Basil Kincaid received his Bachelor of Arts in Studio Art in 2009 from Colorado College in Colorado Springs. He has worked extensively with BlankSpace in St. Louis, Missouri, from participating in exhibitions to planning “Cherokee Reach Street”, a free Youth art camp. In 2016 he was a Guest Speaker for Harvard Graduate School of Education’s Arts in Education Program exhibition. Basil was the receiver of the Arts Connect International Artist in Residence Grant, in which he did his residency in Ghana. His recent work has been called “R3clamation”, an extension of his work he did in Ghana.

Howard Barry
“My artwork comes from both a compulsion to create and a need to make sense of the world around me. This particular installation features work built around the theme of Social Justice. Initially the drive and motivation behind these pieces was purely therapeutic. Although multiple mediums were used, the approach was the same for each of them, working passionately and intuitively, with a focus mainly on releasing my pain, frustration and anger in a non-destructive way.

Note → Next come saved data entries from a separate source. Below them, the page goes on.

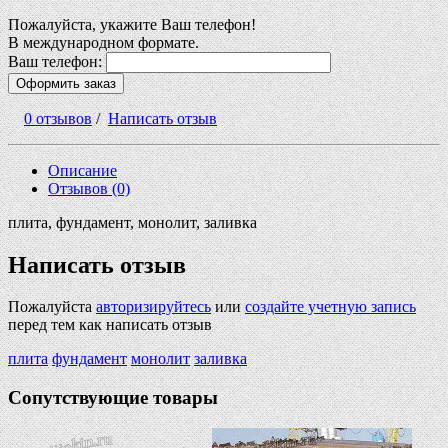
Пожалуйста, укажите Ваш телефон!
В международном формате.
Ваш телефон:
Оформить заказ
0 отзывов
/
Написать отзыв
Описание
Отзывов (0)
плита, фундамент, монолит, заливка
Написать отзыв
Пожалуйста
авторизируйтесь
или
создайте учетную запись
перед тем как написать отзыв
плита
фундамент
монолит
заливка
Сопутствующие товары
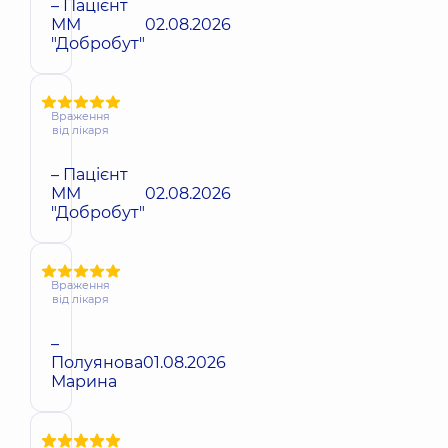
– Пацієнт
ММ
02.08.2026
"Добробут"
Враження
від лікаря
– Пацієнт
ММ
02.08.2026
"Добробут"
Враження
від лікаря
–
Полуянова
01.08.2026
Марина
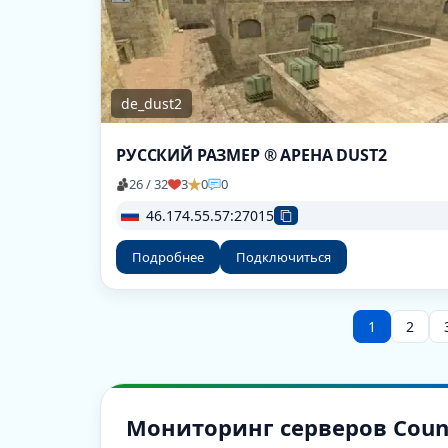
de_dust2
РУССКИЙ РАЗМЕР ® АРЕНА DUST2
26 / 32
3
0
0
46.174.55.57:27015
Подробнее
Подключиться
1
2
Мониторинг серверов Counter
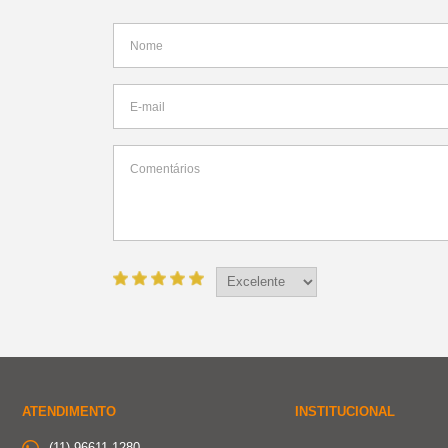
ATENDIMENTO
INSTITUCIONAL
(11) 96611-1280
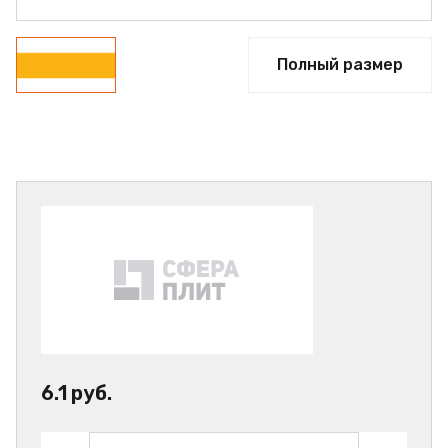
Полный размер
6.1 руб.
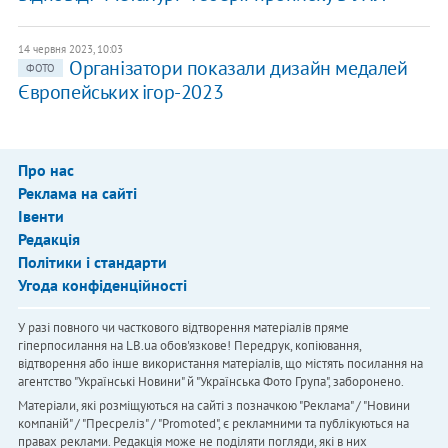
14 червня 2023, 10:03
Організатори показали дизайн медалей
ФОТО
Європейських ігор-2023
Про нас
Реклама на сайті
Івенти
Редакція
Політики і стандарти
Угода конфіденційності
У разі повного чи часткового відтворення матеріалів пряме
гіперпосилання на LB.ua обов'язкове! Передрук, копіювання,
відтворення або інше використання матеріалів, що містять посилання на
агентство "Українськi Новини" й "Українська Фото Група", заборонено.
Матеріали, які розміщуються на сайті з позначкою "Реклама" / "Новини
компаній" / "Пресреліз" / "Promoted", є рекламними та публікуються на
правах реклами. Редакція може не поділяти погляди, які в них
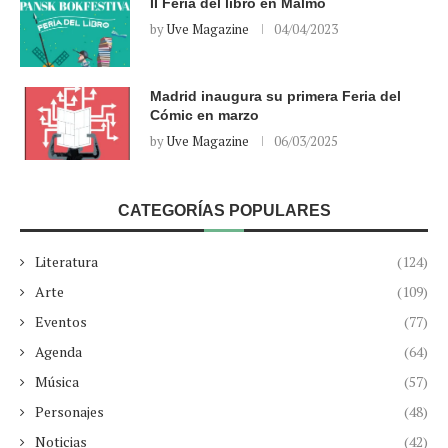
II Feria del libro en Malmö
by
Uve Magazine
04/04/2023
Madrid inaugura su primera Feria del
Cómic en marzo
by
Uve Magazine
06/03/2025
CATEGORÍAS POPULARES
Literatura
(124)
Arte
(109)
Eventos
(77)
Agenda
(64)
Música
(57)
Personajes
(48)
Noticias
(42)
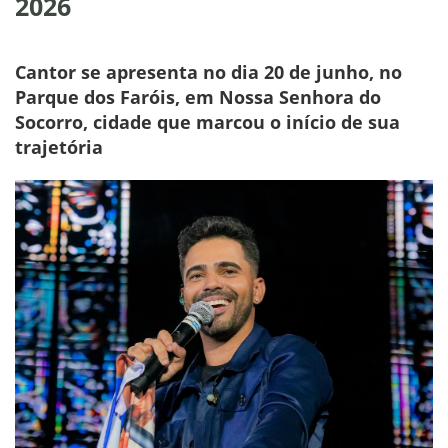
2026
Cantor se apresenta no dia 20 de junho, no
Parque dos Faróis, em Nossa Senhora do
Socorro, cidade que marcou o início de sua
trajetória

Unlike any of my previous work, this series, was the first time I allowed myself to interject or release the full brunt of my pain into my work. What began as frantic sketches in my personal journal, using whatever media that was within reach (ink, watercolor, charcoal etc) evolved into quick and dirty narratives and expressive portraiture utilizing the pages of The St. Louis American Newspaper as a canvas. Residuals of a Traumatic Brain Injury quite often find me questioning my perception, and the choice to include the St. Louis American in the work was a way of grounding me and confirming that the events taking place were not figments of my creative imagination. In addition to grounding me, using The St. Louis American as a canvas, taught me a valuable lesson in dealing with my anger issues. The first few pieces I attempted to create on the newspaper were totally destroyed. In my heavy handed, aggressive, passionate attempts to draw on the paper, I kept ripping and tearing it, it forced me to learn temperance, to take the same passion, the same anger and adjust my strokes so that I still conveyed the same message, but didn’t destroy the canvas in the process.

My Goal for the work in this series, is to challenge the viewers to slow down and take a closer look. Many times we feel as if we already know what is going on so we offer a quick glance and move on. As with much of my work, some of the pieces have hidden messages in them. At the very least I hope my work prompts thought and conversation regarding humanity, social justice and race.

“They say that a picture is worth a thousand words, and I have thousands and thousands of words concerning the things I see in the world around me, but I keep those words to myself for fear of being misunderstood or taken the wrong way and instead I just keep creating pictures.” – Howard Barry

Howard Barry currently holds an Associate of Arts and Sciences in Graphic Design from St. Louis Community College-Meramec. He went on to pursue his Bachelor of Fine Arts in Graphic Design as well from the University of Missouri-St. Louis. He has described art as his “therapy and release” and says his current work is “an ongoing narrative of my own personal struggle to find peace and beauty in the midst of darkness and pain”.